I remember MNG and never understood why APNG wasn't officially recognized. I didn't know it was widely supported already. Why do people still create and use GIF in the internet, if there is a superior format?

[–] tal@lemmy.today 7 points 1 day ago* (last edited 1 day ago)

At least at one point, GIF89a (animated GIF) support was universal among browsers, whereas animated PNG support was patchy. Could have changed.

I've also seen "GIF" files served up online that are actually, internally, animated PNG files, so some may actually be animated PNGs.

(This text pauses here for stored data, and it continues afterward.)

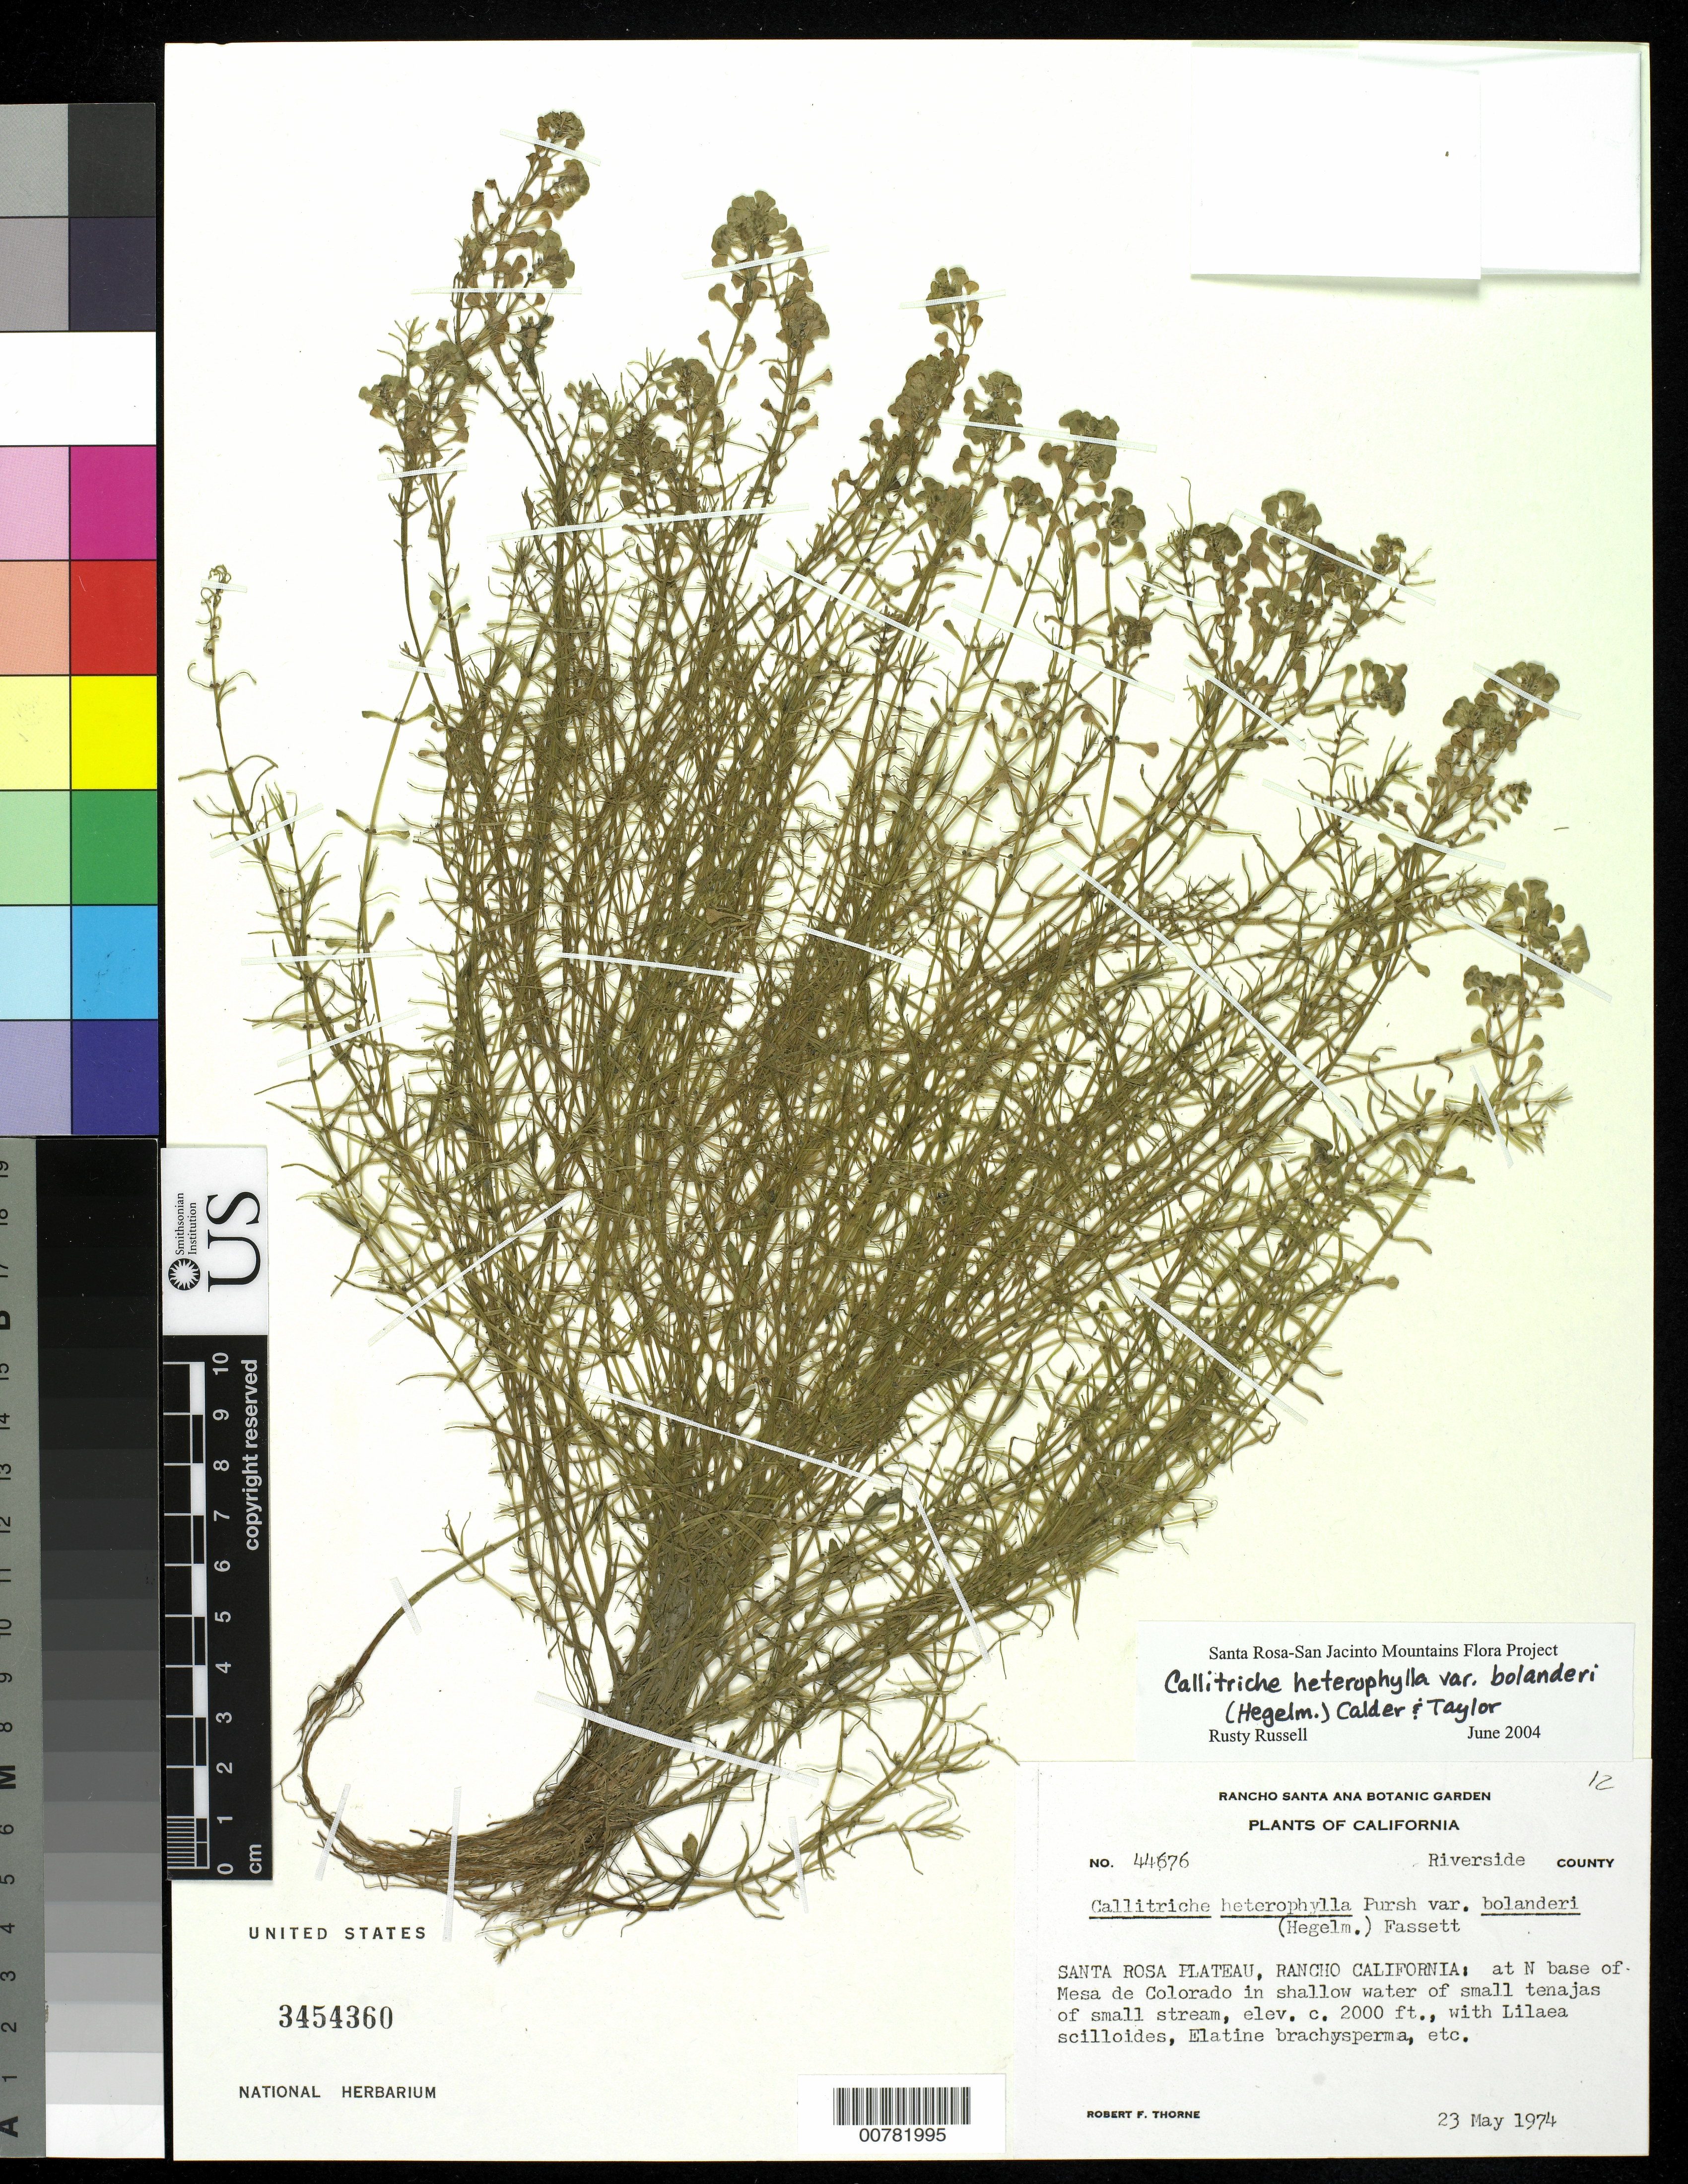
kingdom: Plantae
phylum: Tracheophyta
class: Magnoliopsida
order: Lamiales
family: Plantaginaceae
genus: Callitriche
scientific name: Callitriche heterophylla var. bolanderi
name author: (Hegelm.) Fassett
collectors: R. F. Thorne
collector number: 44676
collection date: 1974-05-23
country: United States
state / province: California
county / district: Riverside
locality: Riverside County. Santa Rosa Plateau. Rancho California: at N base of Mesa de Colorado.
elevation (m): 610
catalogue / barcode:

No idea why people do that.

[–] tal@lemmy.today 4 points 1 day ago* (last edited 1 day ago)

On the "better compression" front, I'd also add that I doubt that either PNG or WebP represent the pinnacle of image compression. IIRC from some years back, the best known general-purpose lossless compressors are neural-net based, and not fast.

kagis

https://fahaihi.github.io/NNLCB/

These guys apparently ran a number of tests. They had a neural-net-based compressor named "NNCP" get their best compression ratio, beating out the also-neural-net-based PAC, which was the compressor I think I recall.

The compression time for either was far longer than for traditional non-neural-net compressors like LZMA, with NNCP taking about 12 times as long as PAC and PAC taking about 127 times as long as LZMA.